- [CONSIGNE DE TRAVAIL A] Traduisez en anglais cette phrase de l'extrait fourni : « Il fallait vraiment que cette histoire soit sombre. »

- [EXTRAIT FOURNI]
+++
La scénariste et romancière connue pour ses titres young adult, TEEN TITANS – RAVEN et TEEN TITANS – BEAST BOY (parus chez Urban Link) se livre sur la réalisation de sa mini-série DC Black Label.

ENTRETIEN RÉALISÉ PAR TIM BEEDLE* POUR LE SITE DCCOMICS.COM EN OCTOBRE 2019

Comment êtes-vous passée de la ligne young adult à l’écriture d’une série Black Label aussi sombre ?

J’ai un versant sombre ! À l’origine je voulais faire un livre sur le Joker pour la ligne young adult. Ils m’ont expliqué pourquoi ils ne traitaient pas les méchants, mais m’ont dit qu’ils aimeraient quand même entendre mon pitch. J’ai travaillé sur un livre X-Files par le passé, et mon ami le Dr Edward KURZ était un de mes consultants, c’est un profileur et un psychiatre judiciaire. J’ai toujours été intéressée par l’idée d’écrire un roman à suspense pour adultes sur un serial killer, et Ed et moi parlions beaucoup du fait qu’il y avait des psychopathes qui ne tuaient jamais personne. Comment un jeune garçon ou une jeune fille normaux finissent par devenir des Ted BUNDY ? J’étais vraiment intéressée par l’idée de raconter ce genre d’histoire à propos du Joker. Mais plus je creusais, et plus Ed s’y penchait avec moi, plus il devenait clair que ça ne serait pas approprié pour du young adult. Il fallait vraiment que cette histoire soit sombre. Je voulais qu’elle soit réelle.
+++
- [EXTRAITS DE DONNÉES]
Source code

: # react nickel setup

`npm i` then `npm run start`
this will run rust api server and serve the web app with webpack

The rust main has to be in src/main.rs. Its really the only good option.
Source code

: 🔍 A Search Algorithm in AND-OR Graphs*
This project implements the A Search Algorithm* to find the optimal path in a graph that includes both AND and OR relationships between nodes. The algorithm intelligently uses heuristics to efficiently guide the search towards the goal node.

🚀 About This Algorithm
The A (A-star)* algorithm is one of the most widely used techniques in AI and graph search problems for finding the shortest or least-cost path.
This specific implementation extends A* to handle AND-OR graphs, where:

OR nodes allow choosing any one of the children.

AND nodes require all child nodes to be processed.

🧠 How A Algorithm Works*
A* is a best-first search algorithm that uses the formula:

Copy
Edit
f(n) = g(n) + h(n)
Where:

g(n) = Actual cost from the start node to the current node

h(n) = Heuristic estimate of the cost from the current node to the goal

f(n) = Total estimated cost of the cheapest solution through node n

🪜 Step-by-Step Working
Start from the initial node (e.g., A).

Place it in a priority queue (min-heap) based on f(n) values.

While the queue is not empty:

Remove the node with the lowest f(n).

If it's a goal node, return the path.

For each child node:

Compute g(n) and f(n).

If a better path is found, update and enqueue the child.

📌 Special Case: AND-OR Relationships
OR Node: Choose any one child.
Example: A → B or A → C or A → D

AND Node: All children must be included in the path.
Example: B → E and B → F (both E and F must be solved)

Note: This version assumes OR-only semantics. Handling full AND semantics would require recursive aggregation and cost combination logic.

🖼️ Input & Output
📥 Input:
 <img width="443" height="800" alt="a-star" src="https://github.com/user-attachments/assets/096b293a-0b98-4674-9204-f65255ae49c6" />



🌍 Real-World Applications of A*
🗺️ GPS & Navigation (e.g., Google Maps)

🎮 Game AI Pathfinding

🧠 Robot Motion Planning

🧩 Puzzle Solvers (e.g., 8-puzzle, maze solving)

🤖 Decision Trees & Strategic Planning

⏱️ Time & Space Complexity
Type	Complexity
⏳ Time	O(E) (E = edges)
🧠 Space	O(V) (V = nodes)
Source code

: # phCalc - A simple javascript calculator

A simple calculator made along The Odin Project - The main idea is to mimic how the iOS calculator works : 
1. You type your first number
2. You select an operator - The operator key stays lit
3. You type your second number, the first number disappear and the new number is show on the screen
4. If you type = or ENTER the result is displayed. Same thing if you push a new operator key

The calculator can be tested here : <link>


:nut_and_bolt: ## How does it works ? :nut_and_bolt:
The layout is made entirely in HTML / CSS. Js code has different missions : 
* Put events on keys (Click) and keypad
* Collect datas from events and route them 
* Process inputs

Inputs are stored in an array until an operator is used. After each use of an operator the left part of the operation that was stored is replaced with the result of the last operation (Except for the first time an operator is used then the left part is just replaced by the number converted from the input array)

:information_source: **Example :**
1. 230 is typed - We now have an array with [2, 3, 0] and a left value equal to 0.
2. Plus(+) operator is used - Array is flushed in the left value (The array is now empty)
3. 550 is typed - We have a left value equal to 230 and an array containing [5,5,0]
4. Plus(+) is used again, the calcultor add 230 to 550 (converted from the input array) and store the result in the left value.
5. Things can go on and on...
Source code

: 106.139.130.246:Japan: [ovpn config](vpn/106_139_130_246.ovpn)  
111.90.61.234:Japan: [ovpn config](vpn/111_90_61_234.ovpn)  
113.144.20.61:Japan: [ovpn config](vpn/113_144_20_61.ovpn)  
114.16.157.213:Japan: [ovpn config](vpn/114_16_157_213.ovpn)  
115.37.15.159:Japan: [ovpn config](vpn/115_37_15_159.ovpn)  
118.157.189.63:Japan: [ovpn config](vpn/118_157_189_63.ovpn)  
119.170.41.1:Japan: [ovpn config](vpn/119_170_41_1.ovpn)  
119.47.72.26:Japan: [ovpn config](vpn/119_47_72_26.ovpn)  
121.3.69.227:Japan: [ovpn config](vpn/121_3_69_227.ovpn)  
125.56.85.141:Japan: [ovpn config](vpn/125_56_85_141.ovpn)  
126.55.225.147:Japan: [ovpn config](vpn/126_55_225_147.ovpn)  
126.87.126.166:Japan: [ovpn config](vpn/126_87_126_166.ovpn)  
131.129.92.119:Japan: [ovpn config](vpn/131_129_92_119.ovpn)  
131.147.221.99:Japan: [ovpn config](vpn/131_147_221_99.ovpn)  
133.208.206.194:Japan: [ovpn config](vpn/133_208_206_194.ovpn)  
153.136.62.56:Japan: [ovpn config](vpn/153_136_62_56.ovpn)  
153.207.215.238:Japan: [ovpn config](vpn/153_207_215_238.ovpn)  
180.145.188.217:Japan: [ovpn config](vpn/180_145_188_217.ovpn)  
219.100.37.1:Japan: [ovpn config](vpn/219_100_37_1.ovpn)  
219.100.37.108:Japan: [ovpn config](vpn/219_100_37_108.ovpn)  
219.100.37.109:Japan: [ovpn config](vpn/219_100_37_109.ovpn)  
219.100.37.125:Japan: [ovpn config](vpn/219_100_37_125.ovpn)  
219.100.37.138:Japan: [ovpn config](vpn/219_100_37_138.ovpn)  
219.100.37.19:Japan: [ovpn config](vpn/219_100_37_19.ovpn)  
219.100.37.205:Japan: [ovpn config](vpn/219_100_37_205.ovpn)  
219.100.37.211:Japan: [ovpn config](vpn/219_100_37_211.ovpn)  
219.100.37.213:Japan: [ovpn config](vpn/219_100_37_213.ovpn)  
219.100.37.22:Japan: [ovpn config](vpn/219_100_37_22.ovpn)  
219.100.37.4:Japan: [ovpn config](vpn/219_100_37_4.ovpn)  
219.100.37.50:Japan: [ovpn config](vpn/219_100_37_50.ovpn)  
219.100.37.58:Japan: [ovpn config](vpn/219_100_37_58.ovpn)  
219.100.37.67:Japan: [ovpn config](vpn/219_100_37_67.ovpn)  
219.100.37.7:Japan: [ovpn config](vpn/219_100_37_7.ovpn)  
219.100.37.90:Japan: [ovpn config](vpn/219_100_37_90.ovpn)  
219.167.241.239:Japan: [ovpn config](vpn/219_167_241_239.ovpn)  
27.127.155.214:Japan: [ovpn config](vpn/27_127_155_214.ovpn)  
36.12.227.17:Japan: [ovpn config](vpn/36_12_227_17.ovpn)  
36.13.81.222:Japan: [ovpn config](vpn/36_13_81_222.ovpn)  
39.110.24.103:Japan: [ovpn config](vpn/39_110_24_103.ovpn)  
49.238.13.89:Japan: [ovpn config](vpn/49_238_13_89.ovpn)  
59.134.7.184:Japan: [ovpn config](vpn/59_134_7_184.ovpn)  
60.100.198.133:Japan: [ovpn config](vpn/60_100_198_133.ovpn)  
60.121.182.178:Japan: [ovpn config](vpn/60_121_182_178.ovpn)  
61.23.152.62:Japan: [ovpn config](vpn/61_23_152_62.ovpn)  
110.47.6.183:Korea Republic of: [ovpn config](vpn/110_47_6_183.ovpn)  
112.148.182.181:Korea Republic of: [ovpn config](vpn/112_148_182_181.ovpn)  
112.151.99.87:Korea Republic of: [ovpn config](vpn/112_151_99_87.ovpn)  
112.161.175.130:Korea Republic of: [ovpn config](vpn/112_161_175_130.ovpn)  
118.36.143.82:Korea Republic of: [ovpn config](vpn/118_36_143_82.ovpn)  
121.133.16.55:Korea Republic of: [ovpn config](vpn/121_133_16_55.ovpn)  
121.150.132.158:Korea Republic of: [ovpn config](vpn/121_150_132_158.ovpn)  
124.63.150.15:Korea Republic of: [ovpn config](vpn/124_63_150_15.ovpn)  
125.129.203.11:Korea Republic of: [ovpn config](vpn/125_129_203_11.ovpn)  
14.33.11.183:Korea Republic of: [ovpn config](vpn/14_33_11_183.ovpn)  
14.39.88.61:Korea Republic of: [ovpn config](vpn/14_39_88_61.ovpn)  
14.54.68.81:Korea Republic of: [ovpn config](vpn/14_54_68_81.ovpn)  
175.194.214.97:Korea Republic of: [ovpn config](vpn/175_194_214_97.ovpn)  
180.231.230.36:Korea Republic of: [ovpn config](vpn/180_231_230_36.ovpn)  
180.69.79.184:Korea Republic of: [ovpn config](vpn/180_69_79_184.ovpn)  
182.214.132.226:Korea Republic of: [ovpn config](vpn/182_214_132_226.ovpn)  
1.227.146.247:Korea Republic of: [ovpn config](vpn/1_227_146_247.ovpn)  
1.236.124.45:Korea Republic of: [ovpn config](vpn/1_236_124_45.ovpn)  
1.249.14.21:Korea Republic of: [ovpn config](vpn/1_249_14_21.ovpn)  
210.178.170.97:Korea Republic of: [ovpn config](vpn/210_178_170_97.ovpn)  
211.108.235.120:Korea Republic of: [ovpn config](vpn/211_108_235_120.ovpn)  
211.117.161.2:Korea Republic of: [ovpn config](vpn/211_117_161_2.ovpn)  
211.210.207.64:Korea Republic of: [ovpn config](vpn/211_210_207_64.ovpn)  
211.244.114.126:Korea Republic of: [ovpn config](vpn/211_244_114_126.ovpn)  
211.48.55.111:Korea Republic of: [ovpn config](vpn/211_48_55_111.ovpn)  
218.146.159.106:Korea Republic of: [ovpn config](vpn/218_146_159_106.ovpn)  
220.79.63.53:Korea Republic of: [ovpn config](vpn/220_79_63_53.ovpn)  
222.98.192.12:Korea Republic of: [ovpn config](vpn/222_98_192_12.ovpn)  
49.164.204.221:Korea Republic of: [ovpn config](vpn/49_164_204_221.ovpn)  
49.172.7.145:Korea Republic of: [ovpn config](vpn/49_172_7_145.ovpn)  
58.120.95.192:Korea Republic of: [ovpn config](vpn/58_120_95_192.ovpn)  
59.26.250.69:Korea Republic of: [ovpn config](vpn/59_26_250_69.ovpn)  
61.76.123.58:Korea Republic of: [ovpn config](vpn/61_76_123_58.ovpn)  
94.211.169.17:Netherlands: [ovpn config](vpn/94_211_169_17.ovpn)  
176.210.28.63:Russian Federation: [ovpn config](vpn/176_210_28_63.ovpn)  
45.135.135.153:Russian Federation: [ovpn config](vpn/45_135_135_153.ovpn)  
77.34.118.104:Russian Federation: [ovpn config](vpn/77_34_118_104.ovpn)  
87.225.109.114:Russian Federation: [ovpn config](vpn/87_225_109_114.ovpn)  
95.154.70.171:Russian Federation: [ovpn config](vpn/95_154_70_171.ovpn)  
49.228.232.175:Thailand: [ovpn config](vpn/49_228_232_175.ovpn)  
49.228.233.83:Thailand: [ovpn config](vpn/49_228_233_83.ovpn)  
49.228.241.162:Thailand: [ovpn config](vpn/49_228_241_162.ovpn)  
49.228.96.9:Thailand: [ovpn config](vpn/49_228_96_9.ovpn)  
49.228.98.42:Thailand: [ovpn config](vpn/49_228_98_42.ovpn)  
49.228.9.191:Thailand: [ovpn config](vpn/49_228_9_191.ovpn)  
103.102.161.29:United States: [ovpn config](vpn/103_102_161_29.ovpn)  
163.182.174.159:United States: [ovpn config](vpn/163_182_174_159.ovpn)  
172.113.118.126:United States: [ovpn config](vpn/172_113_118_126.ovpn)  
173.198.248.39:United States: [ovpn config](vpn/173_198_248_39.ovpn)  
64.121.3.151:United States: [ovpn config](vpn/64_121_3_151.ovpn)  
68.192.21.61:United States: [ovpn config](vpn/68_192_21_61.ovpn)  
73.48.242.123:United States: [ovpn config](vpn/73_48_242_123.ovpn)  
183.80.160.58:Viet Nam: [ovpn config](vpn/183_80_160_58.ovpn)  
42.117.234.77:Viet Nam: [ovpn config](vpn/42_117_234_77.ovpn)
+++
- [CONSIGNE DE TRAVAIL B] Transcrivez tel quel, dans les entrées, le passage allant de la ligne qui contient « react nickel setup » jusqu'à celle qui contient « This project implements », ces deux lignes comprises.

- [RÉSULTAT A] This story really had to be dark.

- [RÉSULTAT B]
: # react nickel setup

`npm i` then `npm run start`
this will run rust api server and serve the web app with webpack

The rust main has to be in src/main.rs. Its really the only good option.
Source code

: 🔍 A Search Algorithm in AND-OR Graphs*
This project implements the A Search Algorithm* to find the optimal path in a graph that includes both AND and OR relationships between nodes. The algorithm intelligently uses heuristics to efficiently guide the search towards the goal node.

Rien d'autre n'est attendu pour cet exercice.